Today marks the 100th anniversary of the beginning of the Civil War.
The conflict lasted almost a year, cost 2,000 lives, and devastated the country. The cost of the physical destruction has been put at £50m in 1922 values.
Six months earlier, the leaders of the Irish War of Independence signed a Treaty with Britain, that ended the war and offered limited independence inside the British Commonwealth.
There would be no Irish Republic, the new entity would be called the Irish Free State.
All members of the new Irish parliament, the Dáil, would have to swear an oath of allegiance to the British crown.
The Dáil narrowly voted to accept the terms of the Treaty, but those opposed to it believed too much had been conceded to the British, and that the ideals of the Republic had been betrayed.
The new Provisional Government saw the Treaty as a beginning not an end, and the freedoms that had been won could be expanded upon.
Reconciliation proved impossible. The anti-Treaty wing of the Irish Republican Army renounced its allegiance to the Dáil and the Government, and declared itself the defender of an Irish Republic.
Both sides prepared for war. The new Free State Army received substantial arms shipments from Britain.
The anti-Treaty IRA stole weapons from the Free State Army, the new Civic Guard police force, the British Army and Royal Navy.
The anti-Treaty IRA seized the Four Courts complex in Dublin as its new headquarters.
The Provisional Government held off from reacting, partly out of hope that reconciliation was still possible, but also because the Free State Army was not ready for battle.
Read more - Civil War 1922: Darkness descends
Pressure from the British to act grew, while the government itself knew its credibility was on the line as long as the strength of the anti-Treaty IRA increased.
There were faint hopes that war could be avoided. The government tried to get Britain to accept a new Free State Constitution that took away many of the conditions of the Treaty, and some senior IRA leaders believed this could indeed be a way out of the crisis.
But Britain would not budge on the terms of the Treaty.
The General Election of June 1922 saw a decisive victory for the pro-Treaty cause, as well as for Labour, farmers' candidates and Independents, sending a message from the people that they wanted no war.
But almost immediately these hopes were dashed.
On 22 June, one of Britain’s most senior army officers, Field Marshal Henry Wilson, was shot dead outside his home by two members of the London IRA.

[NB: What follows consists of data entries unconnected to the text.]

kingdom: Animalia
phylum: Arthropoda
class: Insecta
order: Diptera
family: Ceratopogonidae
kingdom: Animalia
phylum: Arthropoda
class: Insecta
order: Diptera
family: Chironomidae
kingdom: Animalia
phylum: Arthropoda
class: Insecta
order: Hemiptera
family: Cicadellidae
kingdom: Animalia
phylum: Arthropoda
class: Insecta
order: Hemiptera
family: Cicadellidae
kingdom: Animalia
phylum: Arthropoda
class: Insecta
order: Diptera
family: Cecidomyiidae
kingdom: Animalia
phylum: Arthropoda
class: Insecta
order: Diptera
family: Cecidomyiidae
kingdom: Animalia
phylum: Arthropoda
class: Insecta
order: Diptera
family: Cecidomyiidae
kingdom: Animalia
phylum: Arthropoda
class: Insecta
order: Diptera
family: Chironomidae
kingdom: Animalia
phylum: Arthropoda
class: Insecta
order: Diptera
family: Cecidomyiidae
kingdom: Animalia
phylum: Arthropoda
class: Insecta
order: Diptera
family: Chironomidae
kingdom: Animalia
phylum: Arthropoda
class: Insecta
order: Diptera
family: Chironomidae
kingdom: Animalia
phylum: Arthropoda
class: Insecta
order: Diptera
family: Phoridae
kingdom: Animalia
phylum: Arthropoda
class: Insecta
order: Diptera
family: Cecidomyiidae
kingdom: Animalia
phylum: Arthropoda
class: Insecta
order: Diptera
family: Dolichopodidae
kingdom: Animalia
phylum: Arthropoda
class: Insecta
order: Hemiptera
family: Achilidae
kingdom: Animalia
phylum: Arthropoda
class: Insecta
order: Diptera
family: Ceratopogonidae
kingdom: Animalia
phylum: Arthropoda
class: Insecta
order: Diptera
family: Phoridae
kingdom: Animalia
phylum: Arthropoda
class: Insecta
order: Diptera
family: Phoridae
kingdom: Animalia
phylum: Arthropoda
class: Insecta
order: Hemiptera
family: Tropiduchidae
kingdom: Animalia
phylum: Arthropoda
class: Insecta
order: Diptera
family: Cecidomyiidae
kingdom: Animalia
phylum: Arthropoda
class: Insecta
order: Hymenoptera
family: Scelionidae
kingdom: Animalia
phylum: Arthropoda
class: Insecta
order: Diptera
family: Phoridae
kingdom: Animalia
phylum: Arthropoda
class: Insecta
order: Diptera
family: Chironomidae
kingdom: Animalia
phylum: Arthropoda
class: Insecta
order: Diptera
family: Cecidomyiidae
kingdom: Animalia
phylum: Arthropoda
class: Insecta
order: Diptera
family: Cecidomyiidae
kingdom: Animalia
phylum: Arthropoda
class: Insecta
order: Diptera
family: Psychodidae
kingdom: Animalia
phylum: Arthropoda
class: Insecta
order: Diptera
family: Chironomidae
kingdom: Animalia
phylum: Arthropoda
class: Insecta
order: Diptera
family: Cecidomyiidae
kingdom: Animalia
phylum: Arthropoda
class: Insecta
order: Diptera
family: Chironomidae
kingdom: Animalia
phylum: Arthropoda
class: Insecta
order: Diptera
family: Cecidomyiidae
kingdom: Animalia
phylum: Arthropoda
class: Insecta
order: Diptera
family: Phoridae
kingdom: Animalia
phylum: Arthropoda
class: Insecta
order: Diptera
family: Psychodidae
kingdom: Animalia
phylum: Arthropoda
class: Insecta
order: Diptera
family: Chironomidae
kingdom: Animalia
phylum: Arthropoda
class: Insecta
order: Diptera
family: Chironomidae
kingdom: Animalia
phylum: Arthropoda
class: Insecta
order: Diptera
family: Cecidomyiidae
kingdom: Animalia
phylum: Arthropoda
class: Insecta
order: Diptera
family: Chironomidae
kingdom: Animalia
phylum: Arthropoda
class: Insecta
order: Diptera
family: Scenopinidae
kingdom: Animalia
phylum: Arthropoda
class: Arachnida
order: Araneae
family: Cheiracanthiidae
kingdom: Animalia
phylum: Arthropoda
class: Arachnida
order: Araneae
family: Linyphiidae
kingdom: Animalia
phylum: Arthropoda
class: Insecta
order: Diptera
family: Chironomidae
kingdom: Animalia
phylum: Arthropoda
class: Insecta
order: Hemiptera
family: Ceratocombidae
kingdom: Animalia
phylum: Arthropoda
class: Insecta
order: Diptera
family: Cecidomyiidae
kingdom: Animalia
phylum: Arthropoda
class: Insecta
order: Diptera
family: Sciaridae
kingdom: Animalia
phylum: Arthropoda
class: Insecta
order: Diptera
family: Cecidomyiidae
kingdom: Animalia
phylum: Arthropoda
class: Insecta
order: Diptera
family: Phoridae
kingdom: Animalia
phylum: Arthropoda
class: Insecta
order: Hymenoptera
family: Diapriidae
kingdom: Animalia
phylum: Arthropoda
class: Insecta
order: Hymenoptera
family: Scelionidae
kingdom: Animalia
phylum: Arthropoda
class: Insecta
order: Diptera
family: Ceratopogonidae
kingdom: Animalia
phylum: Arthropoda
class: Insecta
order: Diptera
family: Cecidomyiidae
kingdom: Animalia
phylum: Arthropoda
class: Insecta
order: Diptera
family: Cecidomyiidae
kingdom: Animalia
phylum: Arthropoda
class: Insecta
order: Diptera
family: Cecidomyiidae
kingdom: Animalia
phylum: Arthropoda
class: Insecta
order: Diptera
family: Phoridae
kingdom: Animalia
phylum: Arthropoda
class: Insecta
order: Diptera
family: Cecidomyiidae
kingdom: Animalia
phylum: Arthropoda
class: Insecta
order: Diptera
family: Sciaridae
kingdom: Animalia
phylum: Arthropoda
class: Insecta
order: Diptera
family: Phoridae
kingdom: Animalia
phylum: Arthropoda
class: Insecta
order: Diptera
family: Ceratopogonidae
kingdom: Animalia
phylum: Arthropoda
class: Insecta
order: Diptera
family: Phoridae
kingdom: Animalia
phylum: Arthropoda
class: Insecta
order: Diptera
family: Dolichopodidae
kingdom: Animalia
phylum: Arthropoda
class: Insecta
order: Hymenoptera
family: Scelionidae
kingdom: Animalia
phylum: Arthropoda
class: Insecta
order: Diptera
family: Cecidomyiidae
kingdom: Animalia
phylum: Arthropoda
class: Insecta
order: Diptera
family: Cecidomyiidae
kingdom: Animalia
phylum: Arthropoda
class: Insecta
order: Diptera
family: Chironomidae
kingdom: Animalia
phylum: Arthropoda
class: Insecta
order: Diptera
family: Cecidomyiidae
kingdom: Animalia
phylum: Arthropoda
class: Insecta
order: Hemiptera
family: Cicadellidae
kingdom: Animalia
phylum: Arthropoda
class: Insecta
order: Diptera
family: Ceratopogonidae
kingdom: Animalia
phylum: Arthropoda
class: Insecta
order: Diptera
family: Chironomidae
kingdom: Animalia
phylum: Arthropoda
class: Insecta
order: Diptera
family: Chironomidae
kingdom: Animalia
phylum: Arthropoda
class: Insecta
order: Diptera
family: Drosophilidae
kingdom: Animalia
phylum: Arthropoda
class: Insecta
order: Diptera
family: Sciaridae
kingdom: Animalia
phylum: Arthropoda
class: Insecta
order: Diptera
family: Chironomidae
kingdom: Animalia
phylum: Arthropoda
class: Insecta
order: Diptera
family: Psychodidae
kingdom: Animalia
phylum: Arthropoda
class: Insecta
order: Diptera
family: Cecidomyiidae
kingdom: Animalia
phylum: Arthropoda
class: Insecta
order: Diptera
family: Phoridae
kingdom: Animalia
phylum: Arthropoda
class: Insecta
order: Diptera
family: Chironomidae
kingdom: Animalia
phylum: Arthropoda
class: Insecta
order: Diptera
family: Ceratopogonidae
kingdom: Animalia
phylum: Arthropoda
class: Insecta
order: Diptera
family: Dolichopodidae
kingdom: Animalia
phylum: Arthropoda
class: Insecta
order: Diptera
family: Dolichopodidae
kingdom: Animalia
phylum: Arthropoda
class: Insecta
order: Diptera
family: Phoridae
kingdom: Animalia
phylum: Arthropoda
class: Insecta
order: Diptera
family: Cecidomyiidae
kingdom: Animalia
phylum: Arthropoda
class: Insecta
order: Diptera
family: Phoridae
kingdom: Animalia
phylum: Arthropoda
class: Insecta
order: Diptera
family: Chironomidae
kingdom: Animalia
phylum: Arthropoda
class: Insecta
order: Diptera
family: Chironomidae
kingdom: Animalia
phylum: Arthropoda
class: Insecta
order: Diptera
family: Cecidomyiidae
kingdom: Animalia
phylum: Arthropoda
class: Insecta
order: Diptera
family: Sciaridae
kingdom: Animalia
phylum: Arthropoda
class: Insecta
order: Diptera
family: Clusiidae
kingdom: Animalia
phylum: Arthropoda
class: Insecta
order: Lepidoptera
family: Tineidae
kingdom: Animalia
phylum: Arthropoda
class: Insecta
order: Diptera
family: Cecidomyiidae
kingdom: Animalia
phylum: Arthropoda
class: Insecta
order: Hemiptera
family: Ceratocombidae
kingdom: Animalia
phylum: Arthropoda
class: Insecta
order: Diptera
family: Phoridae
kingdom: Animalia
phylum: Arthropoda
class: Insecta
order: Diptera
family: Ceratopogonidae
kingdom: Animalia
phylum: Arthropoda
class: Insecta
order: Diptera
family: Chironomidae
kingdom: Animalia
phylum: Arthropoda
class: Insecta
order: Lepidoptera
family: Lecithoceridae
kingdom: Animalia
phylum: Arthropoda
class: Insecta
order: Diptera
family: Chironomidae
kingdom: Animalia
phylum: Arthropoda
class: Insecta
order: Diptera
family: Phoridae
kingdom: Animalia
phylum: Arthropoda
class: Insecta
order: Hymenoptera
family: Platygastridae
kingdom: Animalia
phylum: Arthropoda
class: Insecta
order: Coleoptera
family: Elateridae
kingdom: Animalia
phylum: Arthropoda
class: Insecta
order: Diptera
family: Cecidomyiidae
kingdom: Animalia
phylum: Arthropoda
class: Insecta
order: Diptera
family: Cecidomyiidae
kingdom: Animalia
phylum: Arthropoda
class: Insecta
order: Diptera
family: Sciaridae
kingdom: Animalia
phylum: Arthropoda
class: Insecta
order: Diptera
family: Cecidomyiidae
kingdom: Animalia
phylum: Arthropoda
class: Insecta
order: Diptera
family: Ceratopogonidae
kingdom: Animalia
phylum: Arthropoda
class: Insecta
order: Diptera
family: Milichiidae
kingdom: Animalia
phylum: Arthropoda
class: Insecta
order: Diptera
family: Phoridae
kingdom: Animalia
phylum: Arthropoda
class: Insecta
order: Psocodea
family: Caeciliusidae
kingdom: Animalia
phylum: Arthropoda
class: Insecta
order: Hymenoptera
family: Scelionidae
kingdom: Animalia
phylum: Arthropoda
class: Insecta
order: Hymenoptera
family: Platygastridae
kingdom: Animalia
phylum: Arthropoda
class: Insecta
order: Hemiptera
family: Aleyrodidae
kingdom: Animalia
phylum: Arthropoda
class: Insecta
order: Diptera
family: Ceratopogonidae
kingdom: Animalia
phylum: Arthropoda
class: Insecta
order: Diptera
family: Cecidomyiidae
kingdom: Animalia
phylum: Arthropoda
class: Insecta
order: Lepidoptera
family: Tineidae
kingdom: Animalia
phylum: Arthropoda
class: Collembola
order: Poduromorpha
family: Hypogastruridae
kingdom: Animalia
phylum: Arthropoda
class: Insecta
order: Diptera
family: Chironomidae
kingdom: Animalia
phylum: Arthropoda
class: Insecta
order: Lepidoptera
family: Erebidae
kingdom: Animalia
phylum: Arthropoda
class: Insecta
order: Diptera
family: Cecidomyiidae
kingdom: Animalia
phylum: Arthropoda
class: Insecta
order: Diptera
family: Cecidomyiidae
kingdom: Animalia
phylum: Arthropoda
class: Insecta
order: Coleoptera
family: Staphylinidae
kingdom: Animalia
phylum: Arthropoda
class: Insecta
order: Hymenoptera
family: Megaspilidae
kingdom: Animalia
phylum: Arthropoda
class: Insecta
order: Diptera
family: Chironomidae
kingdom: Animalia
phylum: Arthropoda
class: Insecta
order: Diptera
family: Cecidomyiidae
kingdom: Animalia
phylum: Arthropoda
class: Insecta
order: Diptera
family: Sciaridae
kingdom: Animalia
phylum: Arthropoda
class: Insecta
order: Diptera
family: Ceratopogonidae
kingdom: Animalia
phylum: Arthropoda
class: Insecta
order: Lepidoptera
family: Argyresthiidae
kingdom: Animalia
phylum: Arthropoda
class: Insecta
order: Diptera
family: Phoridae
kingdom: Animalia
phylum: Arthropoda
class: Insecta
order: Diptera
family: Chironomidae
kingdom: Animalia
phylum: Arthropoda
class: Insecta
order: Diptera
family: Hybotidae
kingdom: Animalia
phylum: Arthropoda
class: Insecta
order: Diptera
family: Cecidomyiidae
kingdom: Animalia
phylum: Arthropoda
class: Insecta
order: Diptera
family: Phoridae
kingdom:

Responsibility for the assassination has never been proved, but the British immediately blamed the anti-Treaty IRA in the Four Courts, and gave the Irish government an ultimatum: deal with them, or we will.
The Provisional Government had just received this ultimatum when, in retaliation for the arrest of IRA officer Leo Henderson, the IRA kidnapped a Free State Army general, JJ O’Connell.
The government believed time had finally run out on the chances for peace, and ordered the army to prepare to fire on the Four Courts, unless the IRA garrison surrendered.
The anti-Treaty IRA men inside the building were given almost no time at all to consider the demand, before the Free State Army opened fire with borrowed British artillery, at just after 4am, on Wednesday 28 June 1922.